★★★☆☆

<Review by: Sailesh Ghelani>

 

Directed by Ron Howard. Starring Chris Hemsworth, Benjamin Walker, Cillian Murphy, Ben Whishaw, Tom Holland, Brendan Gleeson, Charlotte Riley, Frank Dillane, Jordi Molla

Running Time: 2 hours

 

It’s not about the book but more about how the story for the book was inspired.

I’ve been trying to get through Moby-Dick by Herman Melville for a while now. It’s an epic read with a chapter devoted to everything from the first mates to the history of whaling and why it was a noble profession. I don’t mind watching the movie first but In the Heart of the Sea isn’t really about Ahab and the whale. It’s about how author Herman Melville found the source material for his classic novel. It was based on the true story of a whaling vessel called the Essex that was destroyed by a giant white sperm whale protecting its school. In the early 1800s whale oil was used to light up cities and lead to the slaughter of thousands of these noble creatures.

 

In the film, Melville (Ben Whishaw) seeks out the only living survivor of the Essex mishap: Tom Nickerson (Brendan Gleeson) to hear his story of their survival lost at sea without a ship and being followed by the ‘white beast’. And so it goes… that Owen Chase (Chris Hemsworth) was the experienced first officer aboard the Essex serving Captain Pollard (Benjamin Walker) who was his senior owing to his lineage and not his merit. Friction ensues between the two as they search the seas to fill their galleons with barrels of oil.

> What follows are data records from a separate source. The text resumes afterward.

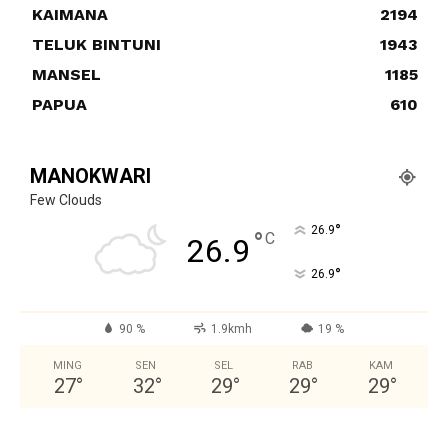
KAIMANA
2194
TELUK BINTUNI
1943
MANSEL
1185
PAPUA
610
MANOKWARI
Few Clouds
°
26.9
°
C
26.9
°
26.9
90 %
1.9kmh
19 %
MING
SEN
SEL
RAB
KAM
27
°
32
°
29
°
29
°
29
°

While you’re watching these men harpoon the mothers and fathers of helpless calf whales you have little sympathy for mankind. You almost will the whales to attack and destroy them. And so they do. In marvellously shot and directed sequences that put you in the centre of the action. This is particularly well suited to IMAX, where the full effect of the golden yellow and shimmering blue spectacle shines through. There is one scene though that makes the CGI green screen very evident but that’s the pitfall of utilising too much of it.

 

Hemsworth is a capable actor along with being extremely good looking. And as much as he carries the film on his broad shoulders there’s something missing in his performance. Also, it’s hard to sympathise with the men lost at sea, battling their demons and committing ‘atrocities’ when you’ve just watched them killing innocent whales. The film acknowledges this in a poignant scene between Owen and Captain Pollard: is man really the king of the world, with the power to dominate and steer nature to his will? Or are we just mere specks of dust that should respect our environment lest we are destroyed by it?

Hemsworth and the crew had a devil of a time filming and looking the part of men stranded at sea for weeks without food. Read this article from the nydailynews.com: Chris Hemsworth says filming ‘In the Heart of the Sea’ was physically and emotionally difficult.

 

In the Heart of the Sea is a beautiful-looking film about human nature and resilience as well as the ability to realise what is right and wrong.

PS: I noticed that in the scenes showing Melville writing about the story, the words ‘Moby Dick’ are not hyphenated as it is in the book Moby-Dick.

It is also a film the good people of Japan should watch considering their reckless hunting of whales in the face of so many natural and man-made catastrophes that befall the country.